I grew up realizing I had to separate myself more consciously than others needed to. I friend told me how they wrote exactly as they spoke. I was envious of people in that regard, being able to 'be themselves'. Culturally, I was made fun of for being myself. I liked eating fried rice, I like my Viet name my grandmother gave me, but I had to prove to others that something about my culture, about me, was worth not ridiculing. It was a fight; to be the funniest, to be the smartest, to be cool, to be confident, to be normal. But, as Palmer puts it, it's all fraudulent. In all these attempts to be 'that person', I really am none of those things. It was apparent as I was shuddering to find an answer in my hollow brain for how to come up with a research question. 

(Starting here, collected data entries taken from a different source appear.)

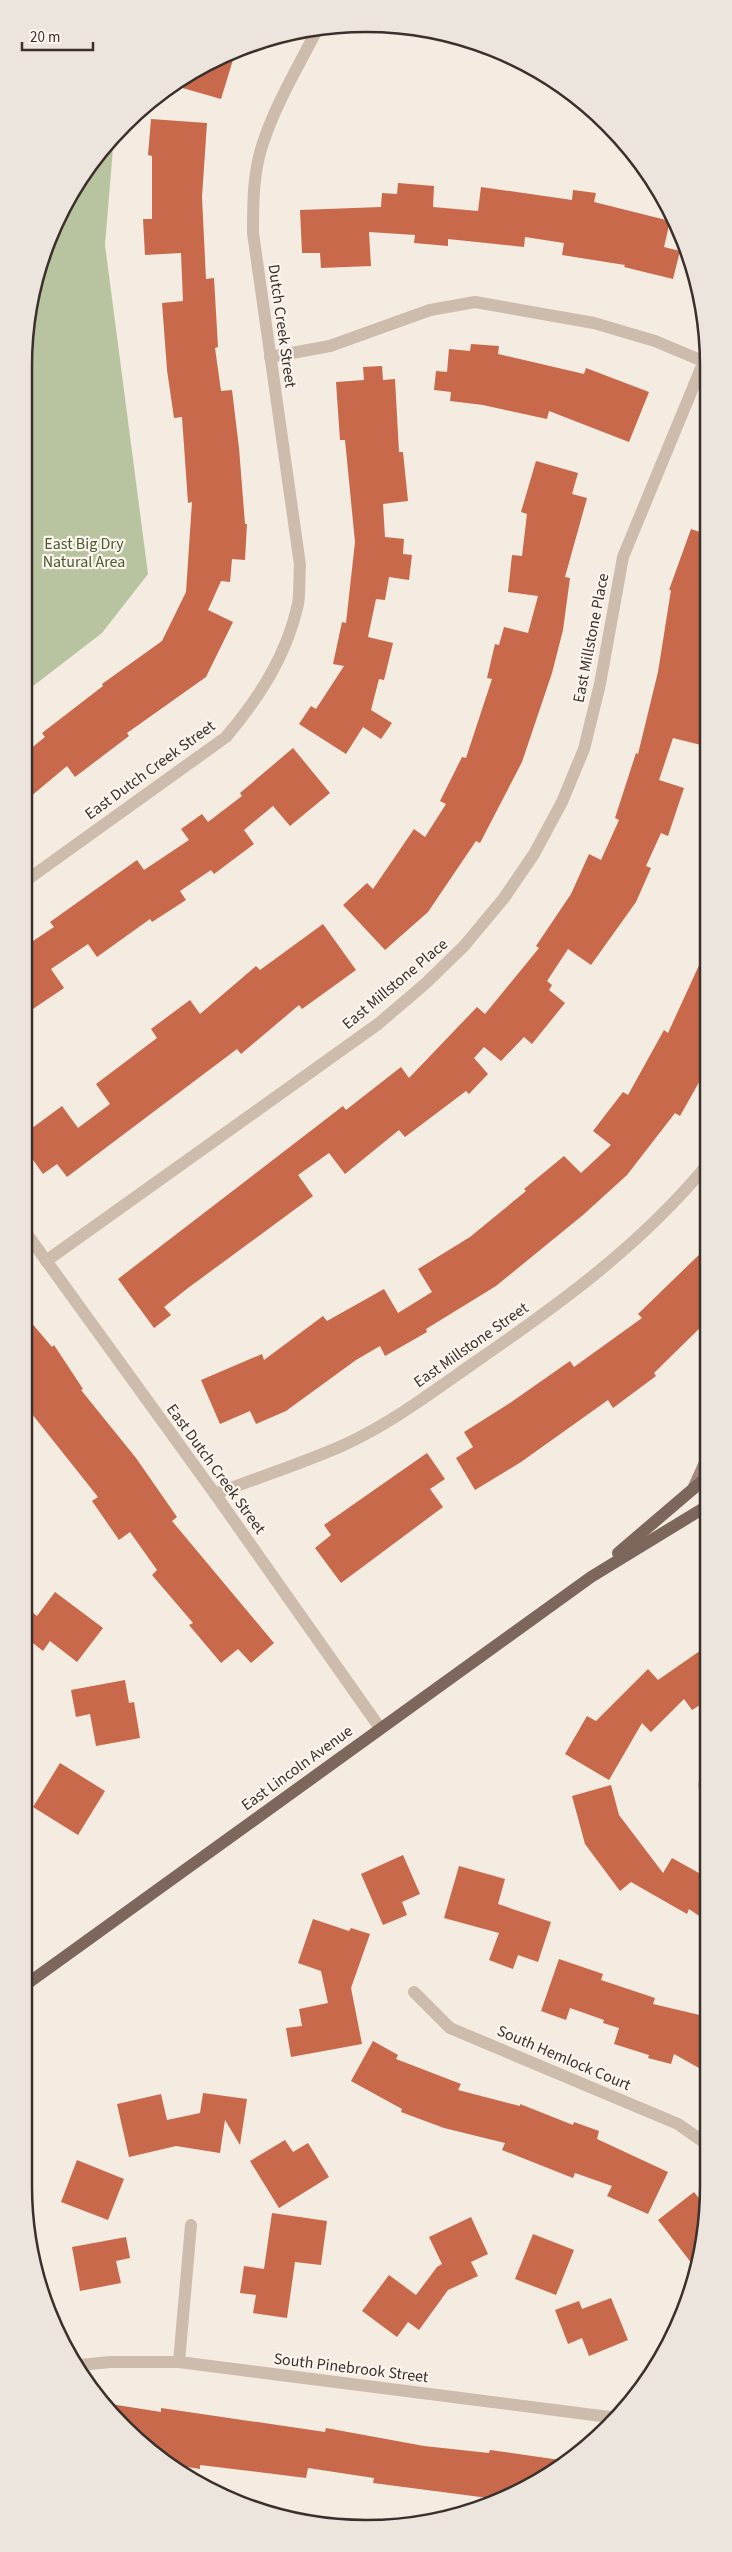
<svg xmlns="http://www.w3.org/2000/svg" width="732" height="2552" font-family="'Source Sans 3',sans-serif">
<style>
.green{fill:#b8c4a0}
.building{fill:#c8694b}
.lines{fill:none;stroke-linecap:round;stroke-linejoin:round}
.minor{stroke:#cdbbac;stroke-width:12}
.secondary{stroke:#a18a7d;stroke-width:12}
.primary{stroke:#7d675c;stroke-width:12}
.labels{text-anchor:middle;dominant-baseline:central;stroke-width:4.5;stroke-linejoin:round;paint-order:stroke}
.street-label{font-size:16px;fill:#3b302b;stroke:#fbf5ee}
.park-label{font-size:16px;fill:#4a5a2e;stroke:#fbf5ee}
.rim{fill:none;stroke:#3b302b;stroke-width:2.5}
</style>
<rect width="100%" height="100%" fill="#f4ebe1"/>
<path class="green" d="M 114,136 L 105,245 L 148,574 L 102,633 L 24,693 L 24,366 L 30,300 L 50,235 L 81,176 Z"/>
<g class="building">
<path d="M 236,50 L 221,99 L 172,85 L 176,82 Z"/>
<path d="M 151,119 L 207,123 L 202,197 L 206,279 L 214,278 L 218,347 L 215,348 L 221,391 L 232,390 L 239,448 L 245,524 L 247,524 L 245,560 L 232,559 L 230,582 L 221,581 L 208,610 L 233,622 L 206,677 L 127,733 L 129,736 L 75,777 L 67,766 L 24,802 L 24,754 L 45,737 L 42,733 L 103,686 L 102,684 L 162,641 L 186,592 L 192,502 L 188,503 L 182,417 L 174,418 L 167,370 L 162,303 L 183,301 L 181,253 L 145,255 L 143,219 L 152,219 L 152,156 L 148,155 Z"/>
<path d="M 398,183 L 434,186 L 433,207 L 478,211 L 481,187 L 572,200 L 573,190 L 596,193 L 594,202 L 670,221 L 664,247 L 680,251 L 673,279 L 624,267 L 625,265 L 562,255 L 564,243 L 525,237 L 524,247 L 448,239 L 448,246 L 414,243 L 415,235 L 369,232 L 371,266 L 321,268 L 320,253 L 302,253 L 300,210 L 381,207 L 382,193 L 397,194 Z"/>
<path d="M 471,344 L 499,346 L 498,354 L 584,374 L 586,368 L 649,392 L 629,442 L 549,411 L 547,419 L 483,405 L 450,401 L 451,392 L 434,390 L 436,371 L 447,372 L 449,349 L 470,351 Z"/>
<path d="M 382,366 L 383,380 L 395,379 L 399,452 L 403,452 L 408,501 L 383,504 L 385,537 L 404,539 L 403,554 L 412,555 L 409,580 L 389,577 L 385,600 L 376,599 L 368,637 L 393,643 L 384,680 L 379,679 L 371,710 L 392,723 L 381,739 L 363,727 L 346,754 L 299,724 L 311,706 L 316,709 L 344,666 L 333,664 L 342,622 L 346,623 L 355,542 L 345,440 L 340,440 L 336,382 L 364,380 L 363,367 Z"/>
<path d="M 536,461 L 578,473 L 572,494 L 587,498 L 565,577 L 570,578 L 563,630 L 552,673 L 522,762 L 480,843 L 476,841 L 428,912 L 385,950 L 343,905 L 367,883 L 373,889 L 414,829 L 425,837 L 446,804 L 440,801 L 462,757 L 466,758 L 492,679 L 487,678 L 495,644 L 499,645 L 504,627 L 528,633 L 538,596 L 508,592 L 512,555 L 522,556 L 527,514 L 521,512 Z"/>
<path d="M 691,529 L 706,534 L 706,689 L 702,705 L 706,706 L 706,724 L 701,745 L 673,738 L 659,780 L 684,788 L 668,836 L 661,833 L 646,866 L 651,868 L 636,902 L 591,965 L 568,949 L 547,981 L 552,985 L 549,990 L 565,1003 L 532,1044 L 524,1037 L 501,1061 L 484,1047 L 474,1058 L 488,1074 L 469,1094 L 466,1091 L 405,1137 L 399,1130 L 345,1174 L 329,1153 L 298,1175 L 313,1196 L 188,1288 L 164,1307 L 171,1315 L 154,1328 L 118,1279 L 343,1106 L 346,1110 L 401,1067 L 409,1078 L 477,1007 L 485,1014 L 539,948 L 536,946 L 571,894 L 589,854 L 601,860 L 619,820 L 615,818 L 636,753 L 638,754 L 658,672 L 671,590 L 669,590 Z"/>
<path d="M 293,748 L 330,793 L 290,826 L 273,806 L 244,830 L 254,844 L 214,874 L 211,870 L 180,891 L 186,900 L 152,922 L 150,919 L 97,957 L 88,944 L 51,969 L 64,988 L 24,1015 L 24,947 L 54,927 L 50,922 L 137,860 L 144,870 L 189,840 L 181,829 L 202,814 L 208,822 L 242,796 L 240,793 Z"/>
<path d="M 323,924 L 356,970 L 302,1009 L 299,1005 L 241,1054 L 237,1049 L 67,1177 L 57,1164 L 43,1174 L 24,1147 L 24,1134 L 62,1106 L 78,1128 L 110,1104 L 96,1084 L 157,1038 L 151,1029 L 190,1000 L 200,1014 L 256,966 L 260,970 Z"/>
<path d="M 706,950 L 707,1068 L 680,1116 L 675,1113 L 627,1175 L 583,1215 L 496,1286 L 426,1329 L 427,1332 L 385,1356 L 380,1346 L 356,1360 L 286,1411 L 256,1424 L 250,1411 L 220,1424 L 201,1380 L 262,1354 L 264,1360 L 323,1316 L 327,1321 L 384,1289 L 398,1313 L 432,1292 L 418,1269 L 470,1237 L 526,1191 L 524,1189 L 564,1156 L 581,1173 L 611,1145 L 593,1131 L 623,1092 L 628,1095 L 664,1030 L 668,1033 Z"/>
<path d="M 707,1247 L 707,1321 L 654,1373 L 656,1376 L 613,1408 L 608,1400 L 521,1462 L 475,1490 L 456,1458 L 473,1447 L 464,1432 L 510,1403 L 570,1361 L 574,1367 L 642,1318 L 638,1314 Z"/>
<path d="M 24,1314 L 52,1347 L 54,1345 L 83,1389 L 81,1390 L 136,1458 L 177,1517 L 172,1521 L 274,1643 L 251,1663 L 238,1649 L 221,1663 L 189,1625 L 193,1623 L 152,1575 L 157,1570 L 130,1532 L 119,1540 L 92,1501 L 98,1497 L 24,1404 Z"/>
<path d="M 427,1453 L 445,1479 L 430,1489 L 443,1507 L 341,1583 L 315,1548 L 331,1535 L 324,1525 Z"/>
<path d="M 55,1592 L 103,1628 L 77,1662 L 50,1641 L 43,1651 L 24,1636 L 24,1606 L 37,1616 Z"/>
<path d="M 707,1646 L 708,1700 L 692,1710 L 684,1699 L 651,1732 L 642,1723 L 609,1780 L 565,1754 L 587,1716 L 596,1721 L 648,1669 L 658,1680 Z"/>
<path d="M 125,1680 L 129,1703 L 134,1702 L 140,1738 L 96,1746 L 90,1714 L 76,1717 L 71,1690 Z"/>
<path d="M 60,1763 L 105,1791 L 78,1835 L 33,1807 Z"/>
<path d="M 611,1785 L 619,1815 L 663,1873 L 672,1858 L 708,1878 L 708,1922 L 689,1909 L 687,1914 L 631,1882 L 620,1891 L 585,1844 L 572,1796 Z"/>
<path d="M 403,1855 L 420,1894 L 402,1902 L 407,1915 L 383,1925 L 361,1874 Z"/>
<path d="M 459,1866 L 505,1879 L 498,1904 L 551,1922 L 538,1962 L 518,1955 L 513,1969 L 489,1960 L 499,1933 L 444,1918 Z"/>
<path d="M 313,1919 L 349,1931 L 351,1928 L 370,1934 L 351,1988 L 362,2044 L 291,2057 L 286,2028 L 302,2026 L 299,2009 L 328,2003 L 321,1971 L 298,1963 Z"/>
<path d="M 559,1959 L 603,1974 L 601,1980 L 655,1998 L 653,2004 L 708,2017 L 708,2073 L 674,2054 L 671,2064 L 648,2058 L 649,2055 L 614,2044 L 619,2028 L 603,2023 L 604,2020 L 570,2008 L 566,2020 L 541,2011 Z"/>
<path d="M 373,2041 L 398,2055 L 396,2059 L 461,2084 L 458,2090 L 520,2106 L 520,2104 L 573,2125 L 574,2122 L 599,2131 L 597,2139 L 668,2172 L 648,2214 L 607,2196 L 612,2186 L 575,2173 L 573,2178 L 502,2150 L 505,2143 L 444,2128 L 401,2112 L 402,2109 L 351,2081 Z"/>
<path d="M 203,2093 L 247,2099 L 240,2145 L 225,2120 L 220,2153 L 176,2146 L 129,2157 L 117,2104 L 161,2094 L 167,2120 L 200,2113 Z"/>
<path d="M 285,2140 L 293,2152 L 308,2143 L 329,2177 L 279,2208 L 250,2161 Z"/>
<path d="M 77,2160 L 124,2179 L 108,2220 L 61,2202 Z"/>
<path d="M 694,2192 L 706,2207 L 702,2252 L 696,2269 L 658,2220 Z"/>
<path d="M 272,2213 L 327,2221 L 321,2265 L 295,2262 L 287,2318 L 253,2313 L 256,2295 L 240,2293 L 244,2266 L 264,2269 Z"/>
<path d="M 471,2217 L 488,2254 L 471,2262 L 478,2276 L 448,2290 L 419,2330 L 408,2322 L 397,2337 L 362,2311 L 389,2275 L 416,2295 L 437,2267 L 442,2264 L 429,2237 Z"/>
<path d="M 533,2234 L 574,2250 L 556,2295 L 515,2279 Z"/>
<path d="M 126,2237 L 130,2258 L 116,2261 L 121,2283 L 80,2291 L 72,2247 Z"/>
<path d="M 611,2298 L 628,2340 L 589,2356 L 582,2338 L 568,2344 L 555,2310 L 579,2301 L 582,2309 Z"/>
<path d="M 104,2403 L 161,2412 L 161,2408 L 325,2432 L 326,2428 L 424,2446 L 489,2453 L 490,2450 L 567,2461 L 496,2499 L 373,2483 L 374,2478 L 308,2468 L 306,2478 L 200,2465 L 200,2469 L 168,2464 L 158,2458 L 109,2412 Z"/>
</g>
<g class="lines">
<g class="minor">
<path d="M 270,357 L 330,346 L 430,310 L 475,302 L 594,323 L 655,341 L 705,362"/>
<path d="M 24,882 L 226,737 C 259,698 287,655 298,604 C 300,591 299,578 300,565 L 253,233 C 253,204 253,174 262,146 C 275,105 298,67 318,28"/>
<path d="M 24,1230 L 215,1494 L 380,1728"/>
<path d="M 46,1261 L 378,1024 L 425,984 L 464,946 L 504,898 L 534,854 L 562,802 L 584,749 L 600,684 L 623,557 L 704,361"/>
<path d="M 215,1494 C 259,1477 304,1463 346,1444 C 391,1423 431,1393 471,1365 C 558,1305 639,1247 707,1165"/>
<path d="M 708,1767 L 704,1785 L 708,1797"/>
<path d="M 414,1992 L 450,2028 L 678,2124 L 708,2145"/>
<path d="M 179,2362 L 191,2225"/>
<path d="M 80,2365 L 110,2362 L 179,2362 L 617,2418"/>
</g>
<path class="secondary" d="M 693,1489 L 707,1458"/>
<g class="primary">
<path d="M 618,1553 L 707,1477"/>
<path d="M 24,1986 L 591,1577 L 707,1506"/>
</g>
</g>
<g class="labels">
<g class="street-label">
<text transform="translate(282 326) rotate(82)">Dutch Creek Street</text>
<text transform="translate(591 638) rotate(-79)">East Millstone Place</text>
<text transform="translate(150 770) rotate(-36)">East Dutch Creek Street</text>
<text transform="translate(395 984) rotate(-40)">East Millstone Place</text>
<text transform="translate(471 1345) rotate(-35)">East Millstone Street</text>
<text transform="translate(216 1469) rotate(54)">East Dutch Creek Street</text>
<text transform="translate(297 1768) rotate(-36)">East Lincoln Avenue</text>
<text transform="translate(564 2058) rotate(23)">South Hemlock Court</text>
<text transform="translate(351 2368) rotate(7)">South Pinebrook Street</text>
</g>
<g class="park-label">
<text x="84" y="544">East Big Dry<tspan x="84" dy="18">Natural Area</tspan></text>
</g>
</g>
<path d="M0 0H732V2552H0ZM366 32H366A334 334 0 0 1 700 366V2186A334 334 0 0 1 366 2520H366A334 334 0 0 1 32 2186V366A334 334 0 0 1 366 32Z" fill="#ece5de" fill-rule="evenodd"/>
<path class="rim" d="M366 32H366A334 334 0 0 1 700 366V2186A334 334 0 0 1 366 2520H366A334 334 0 0 1 32 2186V366A334 334 0 0 1 366 32Z"/>
<path d="M22 42v8h71v-8" fill="none" stroke="#3b302b" stroke-width="2.5"/>
<text x="30" y="42" font-size="15" fill="#3b302b" stroke="#fbf5ee" stroke-width="4" paint-order="stroke">20 m</text>
</svg>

Another the other fist that comes down is my position in this particular course. It's not I don't think the material is important or that what I'm doing as TA in that class is necessary for the student's overall education in Comm., but what I have to offer now isn't what I had imagined in the beginning, I feel so disconnected from the material, and I imagine the students can tell. How do I make them care when I don't know if I truly care about the material either?  This huge disconnect because I can't control the material, the way the class is ran, who I am in the class, it all feels like I'm walking on a treadmill, going nowhere constantly.

____

But #LifeGoesOn, in weird ways. I found after reading Palmer's first chapter, and reflecting on packing up that day, an staring out into a fellow teacher's room, empty except for two lingering students with questions, how little of this world actually knows me. What made me special, if something like that were to truly exist within me, isn't something I had shown or given. Who I am is a mystery, one that had become more infuriating than intriguing. Reveal, don't conceal. It's like when I was a child, being overwhelmingly excited for my mother to show up at a show-and-tell, jumping to fellow child-students and exclaiming in a uncontrivable manner, 'That's my mom! That's my mom!' That child should come home now.

I could wait, for a subject to fall out of the sky and be elated to share it to the rest of the world in an important manner, but fundamentally, I don't know who I am in others eyes, as much as I claim that I do. Dr. Ponce, my technical writing professor and the one in charge of my undergrad minor, had told the class, 'in order to properly market your self-brand, you need take that up yourself. Don't let others decide that image.' I listened then, but I haven't put that part of myself into practice quite yet. Maybe I should give it a try soon.

    #LifeGoesOn

Palmer, P. J. (2011). The courage to teach: Exploring the inner landscape of a teacher's life. Hanmunhwa.